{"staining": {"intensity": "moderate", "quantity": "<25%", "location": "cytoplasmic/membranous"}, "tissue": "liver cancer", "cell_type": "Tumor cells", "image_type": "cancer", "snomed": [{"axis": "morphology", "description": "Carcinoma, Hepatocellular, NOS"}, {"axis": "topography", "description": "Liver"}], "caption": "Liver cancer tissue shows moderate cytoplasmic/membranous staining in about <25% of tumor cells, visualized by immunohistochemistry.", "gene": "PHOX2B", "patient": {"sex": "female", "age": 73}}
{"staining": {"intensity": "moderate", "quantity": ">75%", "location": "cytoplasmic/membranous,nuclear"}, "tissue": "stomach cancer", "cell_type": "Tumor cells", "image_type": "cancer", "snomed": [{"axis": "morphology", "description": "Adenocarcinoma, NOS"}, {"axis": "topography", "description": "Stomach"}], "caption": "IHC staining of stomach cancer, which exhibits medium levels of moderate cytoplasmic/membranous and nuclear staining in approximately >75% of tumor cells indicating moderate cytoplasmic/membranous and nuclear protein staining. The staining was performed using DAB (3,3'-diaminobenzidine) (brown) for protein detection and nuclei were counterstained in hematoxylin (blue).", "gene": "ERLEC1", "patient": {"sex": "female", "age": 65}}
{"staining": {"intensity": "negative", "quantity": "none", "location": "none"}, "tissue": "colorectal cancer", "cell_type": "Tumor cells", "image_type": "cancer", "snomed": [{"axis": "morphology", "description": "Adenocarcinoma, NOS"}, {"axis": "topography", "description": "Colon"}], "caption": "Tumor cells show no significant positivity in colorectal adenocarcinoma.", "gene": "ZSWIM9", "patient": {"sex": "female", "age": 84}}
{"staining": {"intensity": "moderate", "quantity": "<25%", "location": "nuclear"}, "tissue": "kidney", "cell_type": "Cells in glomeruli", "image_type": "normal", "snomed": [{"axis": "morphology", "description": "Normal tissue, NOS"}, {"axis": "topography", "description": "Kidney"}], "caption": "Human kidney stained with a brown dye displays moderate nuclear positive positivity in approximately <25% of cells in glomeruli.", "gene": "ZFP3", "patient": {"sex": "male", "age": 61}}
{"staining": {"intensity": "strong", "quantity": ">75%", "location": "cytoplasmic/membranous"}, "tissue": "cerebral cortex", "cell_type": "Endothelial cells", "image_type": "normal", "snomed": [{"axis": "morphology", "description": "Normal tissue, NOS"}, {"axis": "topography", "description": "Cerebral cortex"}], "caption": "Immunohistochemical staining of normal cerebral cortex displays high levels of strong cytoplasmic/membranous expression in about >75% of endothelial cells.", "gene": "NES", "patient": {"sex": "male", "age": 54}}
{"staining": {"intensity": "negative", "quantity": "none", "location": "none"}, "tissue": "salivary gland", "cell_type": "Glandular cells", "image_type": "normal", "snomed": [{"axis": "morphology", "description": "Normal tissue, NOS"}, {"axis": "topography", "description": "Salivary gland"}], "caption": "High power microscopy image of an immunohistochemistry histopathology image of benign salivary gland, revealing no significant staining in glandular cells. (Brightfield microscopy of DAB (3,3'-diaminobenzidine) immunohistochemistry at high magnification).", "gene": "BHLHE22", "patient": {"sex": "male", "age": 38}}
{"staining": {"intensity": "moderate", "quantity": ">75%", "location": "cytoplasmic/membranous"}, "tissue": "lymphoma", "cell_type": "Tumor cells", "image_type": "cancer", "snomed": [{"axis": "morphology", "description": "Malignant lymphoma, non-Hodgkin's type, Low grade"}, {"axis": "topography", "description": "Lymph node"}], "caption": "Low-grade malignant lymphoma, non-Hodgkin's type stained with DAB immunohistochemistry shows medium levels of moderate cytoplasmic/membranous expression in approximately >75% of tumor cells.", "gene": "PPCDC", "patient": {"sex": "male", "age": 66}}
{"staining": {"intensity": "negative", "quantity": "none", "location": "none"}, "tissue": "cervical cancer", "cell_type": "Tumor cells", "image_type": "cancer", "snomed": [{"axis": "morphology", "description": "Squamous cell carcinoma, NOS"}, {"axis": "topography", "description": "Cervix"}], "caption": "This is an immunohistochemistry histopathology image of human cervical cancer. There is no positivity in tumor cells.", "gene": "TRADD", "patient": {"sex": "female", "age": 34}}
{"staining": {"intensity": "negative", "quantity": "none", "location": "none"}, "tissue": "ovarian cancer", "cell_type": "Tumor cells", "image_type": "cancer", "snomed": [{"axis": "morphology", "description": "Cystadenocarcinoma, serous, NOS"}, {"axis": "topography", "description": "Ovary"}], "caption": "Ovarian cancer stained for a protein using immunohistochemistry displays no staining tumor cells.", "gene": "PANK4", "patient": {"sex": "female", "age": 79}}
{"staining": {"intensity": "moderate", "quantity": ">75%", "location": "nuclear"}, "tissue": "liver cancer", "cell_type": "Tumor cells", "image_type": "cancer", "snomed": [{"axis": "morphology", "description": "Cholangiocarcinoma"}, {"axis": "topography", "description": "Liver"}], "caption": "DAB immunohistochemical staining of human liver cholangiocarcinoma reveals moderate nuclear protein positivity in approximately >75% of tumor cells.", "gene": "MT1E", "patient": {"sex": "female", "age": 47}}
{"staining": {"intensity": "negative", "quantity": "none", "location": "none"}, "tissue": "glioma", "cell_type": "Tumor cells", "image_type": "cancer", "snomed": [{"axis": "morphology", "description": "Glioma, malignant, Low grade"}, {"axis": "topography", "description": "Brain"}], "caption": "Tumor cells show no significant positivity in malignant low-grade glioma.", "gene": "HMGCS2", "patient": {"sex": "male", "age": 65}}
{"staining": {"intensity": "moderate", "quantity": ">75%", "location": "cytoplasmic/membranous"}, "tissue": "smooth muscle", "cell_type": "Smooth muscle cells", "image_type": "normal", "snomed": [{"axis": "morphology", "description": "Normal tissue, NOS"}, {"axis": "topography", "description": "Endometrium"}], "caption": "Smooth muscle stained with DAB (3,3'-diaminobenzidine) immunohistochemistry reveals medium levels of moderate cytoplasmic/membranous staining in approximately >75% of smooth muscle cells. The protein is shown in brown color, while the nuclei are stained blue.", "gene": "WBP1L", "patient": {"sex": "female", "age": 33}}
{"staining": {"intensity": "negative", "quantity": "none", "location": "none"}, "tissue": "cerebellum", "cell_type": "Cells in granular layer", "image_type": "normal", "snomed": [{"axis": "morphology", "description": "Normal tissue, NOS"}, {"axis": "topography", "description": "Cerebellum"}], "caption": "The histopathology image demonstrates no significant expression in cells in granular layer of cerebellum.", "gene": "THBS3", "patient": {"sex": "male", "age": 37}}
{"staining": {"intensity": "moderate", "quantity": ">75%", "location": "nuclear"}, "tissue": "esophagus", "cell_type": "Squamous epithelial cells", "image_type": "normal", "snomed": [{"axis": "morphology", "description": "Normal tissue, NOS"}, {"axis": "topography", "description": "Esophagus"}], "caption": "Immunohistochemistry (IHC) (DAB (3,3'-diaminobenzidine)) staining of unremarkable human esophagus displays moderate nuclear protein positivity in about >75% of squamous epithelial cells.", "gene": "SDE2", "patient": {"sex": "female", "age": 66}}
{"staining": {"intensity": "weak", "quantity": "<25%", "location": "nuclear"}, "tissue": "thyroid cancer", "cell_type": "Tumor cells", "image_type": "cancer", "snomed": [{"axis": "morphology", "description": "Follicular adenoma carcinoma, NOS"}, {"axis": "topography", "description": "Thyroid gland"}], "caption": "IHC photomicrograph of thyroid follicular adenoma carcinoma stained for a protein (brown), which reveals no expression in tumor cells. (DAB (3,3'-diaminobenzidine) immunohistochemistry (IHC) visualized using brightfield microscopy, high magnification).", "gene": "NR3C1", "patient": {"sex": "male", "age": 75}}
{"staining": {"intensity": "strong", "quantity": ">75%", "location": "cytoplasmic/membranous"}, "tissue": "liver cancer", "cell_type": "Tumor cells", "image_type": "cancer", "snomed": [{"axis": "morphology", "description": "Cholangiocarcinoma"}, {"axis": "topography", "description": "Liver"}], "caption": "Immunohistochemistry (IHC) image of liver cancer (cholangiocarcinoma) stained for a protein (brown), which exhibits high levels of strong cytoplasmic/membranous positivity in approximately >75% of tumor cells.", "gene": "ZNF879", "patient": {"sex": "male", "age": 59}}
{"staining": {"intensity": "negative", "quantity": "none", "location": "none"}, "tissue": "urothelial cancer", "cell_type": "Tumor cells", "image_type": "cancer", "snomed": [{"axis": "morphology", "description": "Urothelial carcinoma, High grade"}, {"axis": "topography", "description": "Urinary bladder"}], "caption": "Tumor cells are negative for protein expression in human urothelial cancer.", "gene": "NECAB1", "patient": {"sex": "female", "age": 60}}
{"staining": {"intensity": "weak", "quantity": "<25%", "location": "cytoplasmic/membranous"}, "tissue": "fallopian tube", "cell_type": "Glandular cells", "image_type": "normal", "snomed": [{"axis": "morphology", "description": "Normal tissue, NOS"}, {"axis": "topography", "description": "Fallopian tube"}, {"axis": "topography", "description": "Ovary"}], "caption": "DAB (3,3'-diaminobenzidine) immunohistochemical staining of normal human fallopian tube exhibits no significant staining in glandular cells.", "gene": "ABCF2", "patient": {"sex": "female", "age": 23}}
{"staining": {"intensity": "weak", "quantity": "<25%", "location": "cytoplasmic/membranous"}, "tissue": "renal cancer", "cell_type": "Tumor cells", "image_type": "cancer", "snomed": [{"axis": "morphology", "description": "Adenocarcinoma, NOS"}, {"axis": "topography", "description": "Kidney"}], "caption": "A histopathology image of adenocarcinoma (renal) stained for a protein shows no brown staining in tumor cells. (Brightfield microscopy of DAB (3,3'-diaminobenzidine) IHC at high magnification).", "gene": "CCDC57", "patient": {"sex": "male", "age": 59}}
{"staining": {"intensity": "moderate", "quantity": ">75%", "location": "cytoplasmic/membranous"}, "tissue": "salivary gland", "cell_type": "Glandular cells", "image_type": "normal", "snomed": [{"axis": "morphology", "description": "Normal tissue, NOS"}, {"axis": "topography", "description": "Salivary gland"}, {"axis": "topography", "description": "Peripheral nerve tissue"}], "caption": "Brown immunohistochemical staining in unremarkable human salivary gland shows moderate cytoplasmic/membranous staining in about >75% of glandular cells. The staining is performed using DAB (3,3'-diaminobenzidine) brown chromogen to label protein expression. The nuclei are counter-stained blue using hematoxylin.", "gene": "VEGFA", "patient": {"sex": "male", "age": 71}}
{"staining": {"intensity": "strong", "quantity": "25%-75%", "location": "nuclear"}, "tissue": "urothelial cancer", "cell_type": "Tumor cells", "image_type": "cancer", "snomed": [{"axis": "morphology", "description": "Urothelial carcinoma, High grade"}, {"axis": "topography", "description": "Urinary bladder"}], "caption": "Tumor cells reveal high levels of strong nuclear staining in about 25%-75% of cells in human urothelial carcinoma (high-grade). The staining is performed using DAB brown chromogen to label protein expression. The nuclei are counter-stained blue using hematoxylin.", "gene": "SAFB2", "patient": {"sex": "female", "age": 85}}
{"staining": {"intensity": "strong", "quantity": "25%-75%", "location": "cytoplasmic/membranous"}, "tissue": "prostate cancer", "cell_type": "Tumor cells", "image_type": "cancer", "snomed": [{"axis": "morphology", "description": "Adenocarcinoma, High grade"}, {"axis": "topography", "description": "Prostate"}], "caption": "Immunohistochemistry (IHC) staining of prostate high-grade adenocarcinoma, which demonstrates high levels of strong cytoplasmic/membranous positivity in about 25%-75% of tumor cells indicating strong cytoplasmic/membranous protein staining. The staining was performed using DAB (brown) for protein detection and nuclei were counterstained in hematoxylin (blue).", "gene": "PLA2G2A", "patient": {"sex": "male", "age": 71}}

• _Exercise directions_
Exactly as they appear above, write out the line containing "cells reveal high" and each line that comes after it in the records.

• _Output_
{"staining": {"intensity": "strong", "quantity": "25%-75%", "location": "nuclear"}, "tissue": "urothelial cancer", "cell_type": "Tumor cells", "image_type": "cancer", "snomed": [{"axis": "morphology", "description": "Urothelial carcinoma, High grade"}, {"axis": "topography", "description": "Urinary bladder"}], "caption": "Tumor cells reveal high levels of strong nuclear staining in about 25%-75% of cells in human urothelial carcinoma (high-grade). The staining is performed using DAB brown chromogen to label protein expression. The nuclei are counter-stained blue using hematoxylin.", "gene": "SAFB2", "patient": {"sex": "female", "age": 85}}
{"staining": {"intensity": "strong", "quantity": "25%-75%", "location": "cytoplasmic/membranous"}, "tissue": "prostate cancer", "cell_type": "Tumor cells", "image_type": "cancer", "snomed": [{"axis": "morphology", "description": "Adenocarcinoma, High grade"}, {"axis": "topography", "description": "Prostate"}], "caption": "Immunohistochemistry (IHC) staining of prostate high-grade adenocarcinoma, which demonstrates high levels of strong cytoplasmic/membranous positivity in about 25%-75% of tumor cells indicating strong cytoplasmic/membranous protein staining. The staining was performed using DAB (brown) for protein detection and nuclei were counterstained in hematoxylin (blue).", "gene": "PLA2G2A", "patient": {"sex": "male", "age": 71}}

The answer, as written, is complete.